After much dithering, I decide to go ahead and apply for three of the roles, just to test the market you understand. It takes a whole day out of my weekend.
I know from our own applicant tracking system that it is no good putting in a generic CV. If you don’t put in the exact keywords in the ad, you will not get through the first round of screening.
For example, if the ad says ‘benefits benchmarking’, it is no good mentioning experience analysing ‘benefits market data’. To a machine, these are not the same thing.
Even a talent acquisition specialist (typically qualified only in media studies) will not make the connection. No, while cutting and pasting from the job ad would once have marked you out as a fraud, it is now quite necessary.
After three days, I have had an immediate rejection for one of the roles and an invitation to interview with the other two. Two out of three is a pretty good success rate, but still I am offended by that rejection. I have experience in all the areas they were looking, and I had been careful to use the right language. Of course, they could have already found a candidate, but then why not take down the ad? It hurts.
The first interview is for a company in another industry, one much more interesting to me than tech. I am meeting first with a talent manager. I look her up on LinkedIn. She is barely out of university and yes, it was media studies. Ah well.
In the interview, she focuses on my experience, which is great because I can tick every box. She is bubbly and I automatically mirror her style a little. Within a couple of the hours, the recruiter gives me the feedback I am not going through to the next stage. Really? When I ticked every box and the interview went well?
The reason given. Fit. In other words, she didn’t like me. Again, I am hurt. Of the three, this was the most interesting company, and it comes down to a subjective judgement by a teenager. Did I mirror her too much? Should I have come across as more measured? Would I want to work somewhere where that was necessary? Still, there is one open application left.
This time, I meet a talent manager based in eastern Europe. There is much confusion when I start to ask questions based on the job description because it turns out the role they are interviewing me for is not the one I responded to. Really? In that case, perhaps they could share the job description with me?

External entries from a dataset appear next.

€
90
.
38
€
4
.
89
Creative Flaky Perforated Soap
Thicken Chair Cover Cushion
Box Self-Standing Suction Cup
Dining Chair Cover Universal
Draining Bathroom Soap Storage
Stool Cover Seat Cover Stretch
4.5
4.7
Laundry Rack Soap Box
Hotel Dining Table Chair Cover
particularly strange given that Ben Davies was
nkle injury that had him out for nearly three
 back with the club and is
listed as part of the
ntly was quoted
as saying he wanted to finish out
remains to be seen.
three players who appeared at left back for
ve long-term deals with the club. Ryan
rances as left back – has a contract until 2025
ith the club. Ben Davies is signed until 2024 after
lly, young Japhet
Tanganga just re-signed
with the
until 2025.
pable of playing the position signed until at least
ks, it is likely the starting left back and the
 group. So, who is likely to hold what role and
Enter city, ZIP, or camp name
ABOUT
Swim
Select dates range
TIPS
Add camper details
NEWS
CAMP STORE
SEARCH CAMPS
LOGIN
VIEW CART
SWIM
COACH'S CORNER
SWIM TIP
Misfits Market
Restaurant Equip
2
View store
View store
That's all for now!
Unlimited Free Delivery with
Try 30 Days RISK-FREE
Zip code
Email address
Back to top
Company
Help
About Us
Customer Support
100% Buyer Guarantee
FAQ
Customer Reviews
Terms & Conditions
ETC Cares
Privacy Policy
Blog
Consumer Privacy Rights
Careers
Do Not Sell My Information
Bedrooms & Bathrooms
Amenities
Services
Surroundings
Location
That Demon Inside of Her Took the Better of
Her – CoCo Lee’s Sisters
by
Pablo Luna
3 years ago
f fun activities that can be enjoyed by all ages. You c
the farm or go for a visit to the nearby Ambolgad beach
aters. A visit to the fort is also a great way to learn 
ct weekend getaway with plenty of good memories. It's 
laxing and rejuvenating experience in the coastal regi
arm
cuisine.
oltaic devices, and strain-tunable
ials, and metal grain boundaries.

She does, and it is virtually the same wording but doesn’t refer to a business unit. That’s fine, but what is written is completely different to the job she is describing. I think it is perhaps a generic description.
Lost in translation?
It doesn’t tell me what I need to know, such as: who it reports to, and is it regional or global? The talent manager says I can cover that in the line manager interview. Well, I guess that means I am through to the next stage, but I still don’t know exactly what I am being interviewed for.
The interview with the line manager is even more confusing. Her whole team is in a state of flux with most of them having resigned, and while she doesn’t know where I would fit in, she thinks I would be a great fit.
Indeed, I soon receive an invite to meet her boss and an HR colleague, but I am not sure. If I hated my job, I might take the risk of joining a company that hasn’t worked out what they want.
For now, I’d rather stay with the devil I know. Still, I bookmark those job sites. You never know.